My Pilates teacher's plan for this month's lesson was derailed by the discovery that I had stiff feet. I didn't go to see her worrying about my feet. As far as I was concerned my feet were fine. We had a deal, I bought them shoes with flat heels that didn't rub or pinch, and they carried me from A to B without complaint. It was lower back problems that led me into the regime of physiotherapy then Pilates.
The stiff feet manifested themselves in jumpy big toes, that wouldn't stay relaxed and softly pointed like they were supposed to, while I was coiling and uncoiling my spine and bending my knees on the supine version of a rowing machine my teacher calls The Reformer. Which I always think sounds rather ominous, like an instrument of torture from the Inquisition. My teacher wanted to know what the feet were doing, and I had to admit I didn't know, but I wasn't telling them to do it. She made me get off the Reformer and massage their soles with spiky massage balls, which was quite nice. She was not convinced, and replaced the spiky balls with a tennis ball. That was uncomfortable, I had to admit.
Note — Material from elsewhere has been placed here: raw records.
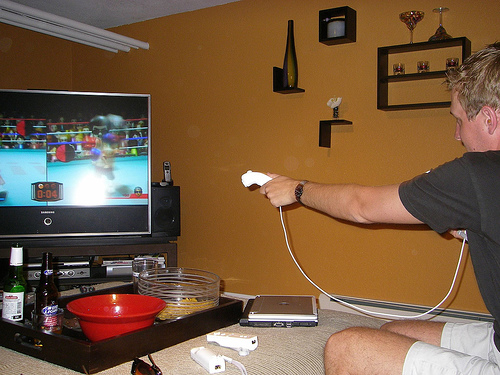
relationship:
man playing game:
[254, 32, 499, 373] [1, 92, 151, 237]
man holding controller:
[254, 32, 499, 373] [236, 165, 274, 192]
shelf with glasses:
[373, 31, 473, 117] [385, 54, 460, 72]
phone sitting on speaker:
[158, 158, 174, 186] [151, 186, 180, 231]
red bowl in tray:
[64, 293, 166, 342] [1, 280, 243, 373]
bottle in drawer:
[30, 251, 67, 343] [0, 282, 244, 374]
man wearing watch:
[258, 42, 500, 375] [292, 180, 309, 205]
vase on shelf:
[278, 18, 301, 89] [271, 64, 303, 95]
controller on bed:
[188, 343, 248, 373] [0, 295, 386, 374]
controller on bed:
[206, 329, 259, 356] [0, 295, 386, 374]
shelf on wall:
[376, 36, 471, 111] [71, 2, 498, 316]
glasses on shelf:
[393, 63, 406, 76] [376, 36, 471, 111]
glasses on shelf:
[416, 60, 430, 73] [376, 36, 471, 111]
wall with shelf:
[71, 2, 498, 316] [376, 36, 471, 111]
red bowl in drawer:
[67, 294, 166, 343] [0, 268, 247, 373]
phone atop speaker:
[163, 160, 172, 182] [149, 184, 182, 234]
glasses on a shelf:
[394, 4, 469, 42] [376, 36, 471, 111]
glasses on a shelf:
[428, 0, 453, 38] [376, 36, 471, 111]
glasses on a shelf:
[445, 53, 459, 73] [376, 36, 471, 111]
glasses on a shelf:
[412, 55, 433, 75] [376, 36, 471, 111]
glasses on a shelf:
[392, 60, 408, 74] [376, 36, 471, 111]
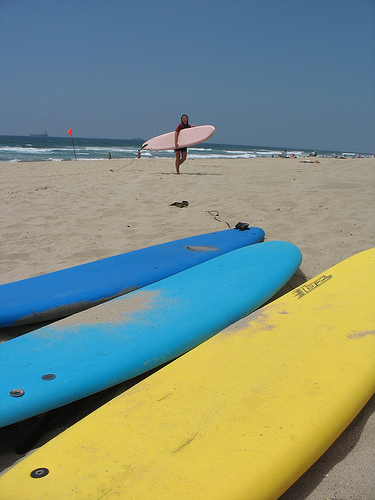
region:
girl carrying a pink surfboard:
[135, 109, 217, 174]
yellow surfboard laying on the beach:
[0, 238, 373, 495]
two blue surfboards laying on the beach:
[0, 222, 302, 425]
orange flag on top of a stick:
[67, 128, 77, 161]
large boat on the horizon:
[27, 129, 50, 139]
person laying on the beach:
[295, 158, 320, 163]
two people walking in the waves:
[105, 148, 146, 161]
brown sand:
[13, 178, 168, 233]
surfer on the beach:
[173, 113, 187, 177]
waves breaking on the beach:
[1, 143, 298, 160]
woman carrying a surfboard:
[96, 98, 224, 185]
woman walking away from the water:
[90, 94, 238, 187]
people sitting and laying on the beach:
[256, 141, 373, 178]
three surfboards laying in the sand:
[4, 208, 372, 498]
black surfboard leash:
[156, 186, 262, 234]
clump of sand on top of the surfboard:
[169, 236, 247, 264]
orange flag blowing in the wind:
[56, 118, 88, 172]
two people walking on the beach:
[102, 144, 151, 170]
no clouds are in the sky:
[2, 5, 373, 160]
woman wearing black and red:
[162, 106, 204, 190]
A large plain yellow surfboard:
[1, 246, 374, 498]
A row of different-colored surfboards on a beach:
[1, 223, 374, 497]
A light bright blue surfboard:
[0, 241, 310, 428]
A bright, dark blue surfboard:
[0, 227, 264, 327]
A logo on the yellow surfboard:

My teacher explained that if your feet were not moving as they should, and were tending to tip outwards as mine were doing, this altered your gait and put strain on the calves and outer thigh muscles. The thigh bone is indeed connected to the hip bone, and the leg bone, and so on right down to the tootsies, and my dodgy lower back might not be such a separate issue to my feet as I thought. She demonstrated lifting her big toe, while leaving the other four toes firmly planted on the ground, then did it the other way round, and asked whether I could move my toes independently. The answer, as you will have guessed, was a resounding No. At her suggestion I held the other four toes down while trying to raise the big one, and managed to get a feeble wave, but when I tried it the other way round, the big toe didn't just twitch under my hand, it pressed forcefully upwards.
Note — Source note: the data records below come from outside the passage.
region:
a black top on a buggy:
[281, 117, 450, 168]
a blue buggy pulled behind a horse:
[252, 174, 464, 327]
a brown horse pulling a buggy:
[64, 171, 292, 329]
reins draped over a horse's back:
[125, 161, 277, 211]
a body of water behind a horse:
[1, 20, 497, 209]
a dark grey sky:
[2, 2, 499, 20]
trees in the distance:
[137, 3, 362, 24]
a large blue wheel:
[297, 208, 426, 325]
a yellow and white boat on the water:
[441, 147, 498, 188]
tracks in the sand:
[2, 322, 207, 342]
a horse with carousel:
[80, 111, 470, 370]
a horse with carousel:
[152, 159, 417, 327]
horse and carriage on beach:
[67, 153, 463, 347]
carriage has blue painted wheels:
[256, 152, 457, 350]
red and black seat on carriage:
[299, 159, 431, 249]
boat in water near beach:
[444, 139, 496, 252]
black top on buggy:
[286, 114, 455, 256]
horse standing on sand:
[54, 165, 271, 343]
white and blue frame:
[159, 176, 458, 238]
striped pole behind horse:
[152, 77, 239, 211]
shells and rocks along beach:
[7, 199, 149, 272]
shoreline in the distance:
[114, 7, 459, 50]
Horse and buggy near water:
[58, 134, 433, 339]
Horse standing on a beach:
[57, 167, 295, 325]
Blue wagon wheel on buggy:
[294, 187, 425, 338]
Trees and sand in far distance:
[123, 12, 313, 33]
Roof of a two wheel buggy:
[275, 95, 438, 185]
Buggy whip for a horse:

I have been sent home with foot exercises, and had better get hold of a tennis ball from somewhere, and try to have more relaxed and disciplined feet before my next lesson. It's funny though how often, once you are aware of something, you suddenly see references to it everywhere, as skimming through the paper before lunch I found tennis ball foot massage recommended in an article on how to wear high heels. Which I will not be doing.
I knew theoretically that the human foot is a complex structure, and looking it up on Wikipedia I see that it has twenty six bones, thirty three joints of which twenty are actively articulated, and over a hundred muscles, ligaments and tendons. That's an awful lot of components to go wrong, and I can quite see how my brain has forgotten to speak individually to my big toe. We take feet for granted, until they go wrong, but we should not. A friend's son, who is only twenty, has been suffering badly for months from plantar fasciitis, leaving him limping slowly and painfully about. This is not good for his work or his social life. I had better heed my teacher's warning, and start giving my feet the attention they deserve.